By LOQMAN O. IDRIS
I would have wanted to write this piece in a detailed manner. But for want of space and some amount of concern that my readers might lose keenness in reading comprehensively, I set it in an elemental frame. I made it as “sabotable” as possible, to borrow a term from my idol, Masiding Noor Yahya.
Having been here in Malaysia for a couple of weeks preceding its advanced Nov. 19, 2022, General Elections which was supposed to be held next year 2023, I was one of those who held breath anxiously waiting to whom the premiership should be awarded. I used the term “award” because when any major block fails to clinch the simple majority which is 112 out of 222 parliamentary seats, then it will come up with a so-called “hung parliament”. This is the first time to occur in the country’s 59-year history; thus, the impasse with twists and turns of events. As multi-cultural and multi-religious country, an unnecessary rangy impasse could reignite hostilities along the cultural and religious lines. In this case, the decision as to whom the premiership will be awarded is all up to the King (Yang di-Pertuan Agong).
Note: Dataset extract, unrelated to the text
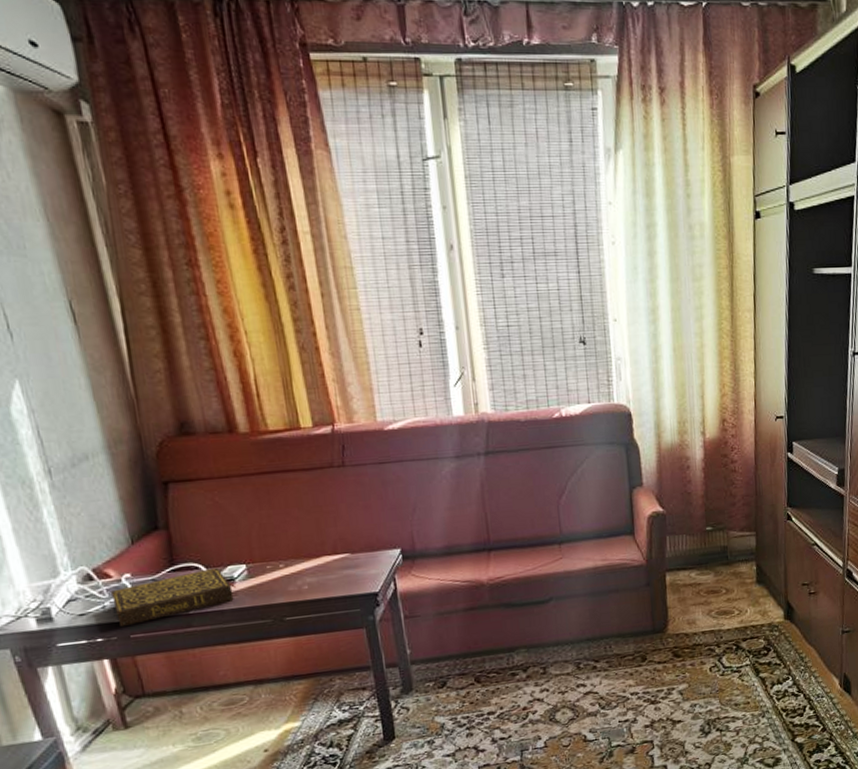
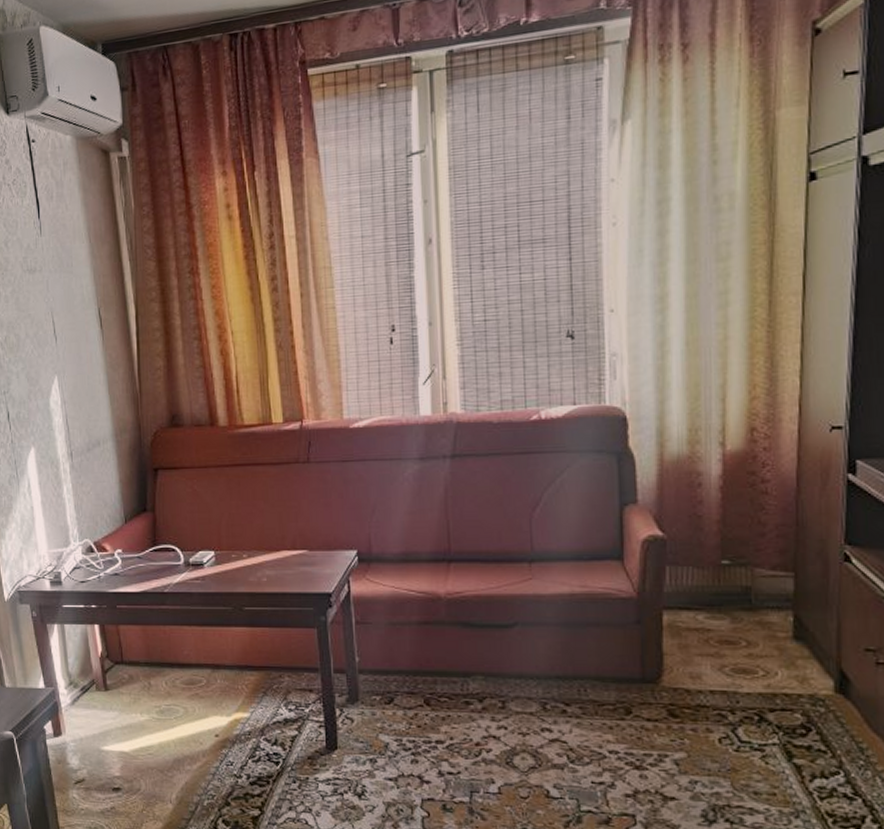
book: present [111,567,237,627] -> none [106,551,205,597]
The PH (Pakahatan Harapan) led by Anwar Ibrahim garnered 82 seats; while the PN (Perikatan Nasional), led by Muhyidin Yassin got 73 seats. BN (Barisan Nasional), the dominant party since Malaysian independence in 1963 managed to obtain only 30 seats – their leaders battling corruption cases in court being the culprit behind their fall. Former PM Najib Razzaq is presently placed behind bars for the 1MDB scandal and party president and chairman Ahmad Zahid Hamidi is grappling with 47 counts of corruption cases in court. These are all peninsula-based parties – each with component parties.
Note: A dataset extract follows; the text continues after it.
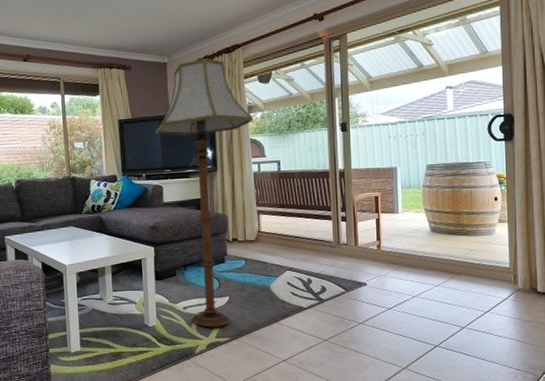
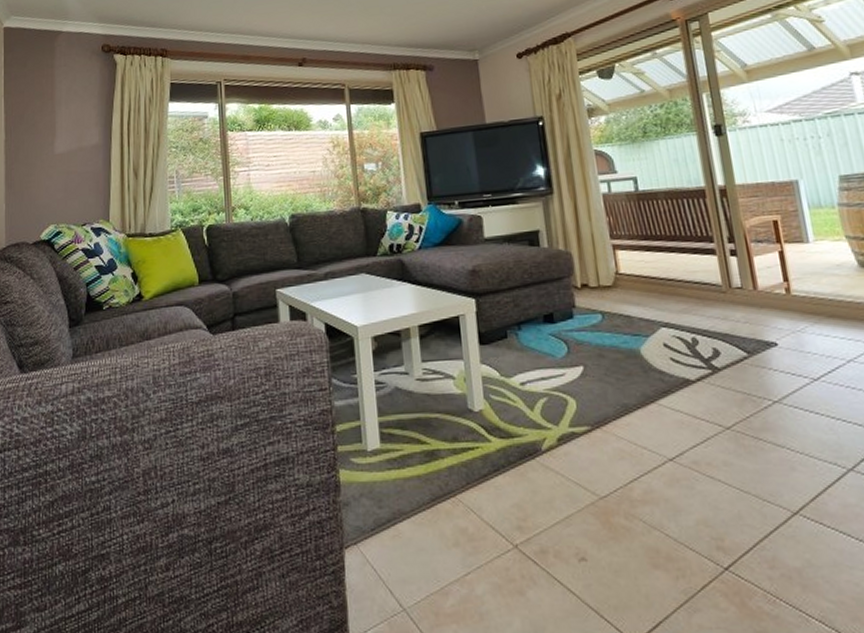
floor lamp: present [155,58,253,328] -> none [467,51,596,412]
A BN submitting to a coalition with PH following a Nov 21 joint meeting between the two parties could have propelled Anwar Ibrahim into the premiership but some BN key members such as acting PM Ismael Sabri Yakob and Defence Minister Hishammuddin Hussein were obstinately unyielding, thus, prompting the party to go for the oppositional fence to take on the check and balance job. A GPS (23 seats), GRS (6 seats) and unrevealed 19 MPs proving true to their verbal commitment to Muhyidin could have catapulted the latter to the coveted post. Meanwhile, GTA (Gerakan Tanah Air), a newly formed party by political giant Dr. Mahathir Mohammad, fielded 121 candidates but got empty-handed. Both Dr. M and his son, Mukhriz, ran in different areas. His old age and perceived abnegation of a pact of power-sharing with Anwar Ibrahim following their victory in the GE14 could be the cause.
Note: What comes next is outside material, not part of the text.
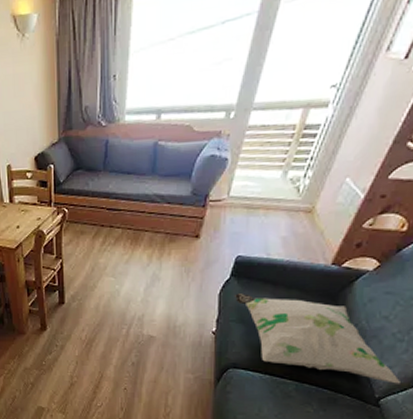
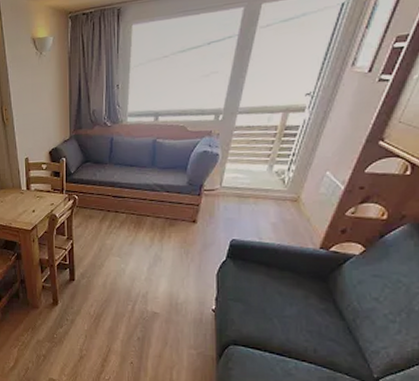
decorative pillow: present [235,292,400,384] -> none [232,273,397,365]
At 4:30 pm, Tuesday, the King summoned Anwar and Muhyidin into the Istana Negara. Enunciating that no one was able to secure a simple majority, he proposed for them to work together in forming the government. Muhyidin discontentedly went out of the palace speechless. Anwar said a few words to media people emphasizing that no decision has been arrived at yet.
Muhyidin convened his supporters probably to seek their thoughts on the matter, after which they pronounced in chorus of a rejective stance on the King’s proposal confidently claiming that they have achieved the simple majority in the Dewan Rakyat. A fact viewed by many as disrespect to the King. Perhaps, the GPS and the unrevealed MPs stepped back for one reason or another. The new law “Anti-hopping” pertaining to political parties could be one; or because BN stayed neutral that GPS’ insufficient numbers will not hold water anyway; or in profound respect for the King whose only wish is to have a stable government to avoid a repeat of the previous government whose helm shifted through 3 hands due to political maneuvering.
Perhaps, BN could be the key to break the deadlock. Thus, the King summoned the 30 victorious BN stalwarts for an audience the following day, Wednesday, but they asked for postponement probably to ensure a unanimous stand. The UMNO component of BN has distaste against Muhyidin. In its conclusive meeting, they resolved to support unity government but not with PN at the head. The King then summoned GPS MPs who subsequently heeded the King’s call for a unity government.
Nov 24, Thursday morning. The 8 Malay rulers met to allow the King to choose an MP who, in his opinion, “might command the confidence of the majority in the Dewan Rakyat and his decision cannot be challenged no matter what mathematical explanation is given…”
At 5pm, Yang di-Pertuan Agong Al-Sultan Abdullah Ri’ayatuddin Al-Mustafa Billah Shah will swear in MP Anwar Ibrahim at the Istana Negars as the 10th Prime Minister of Malaysia.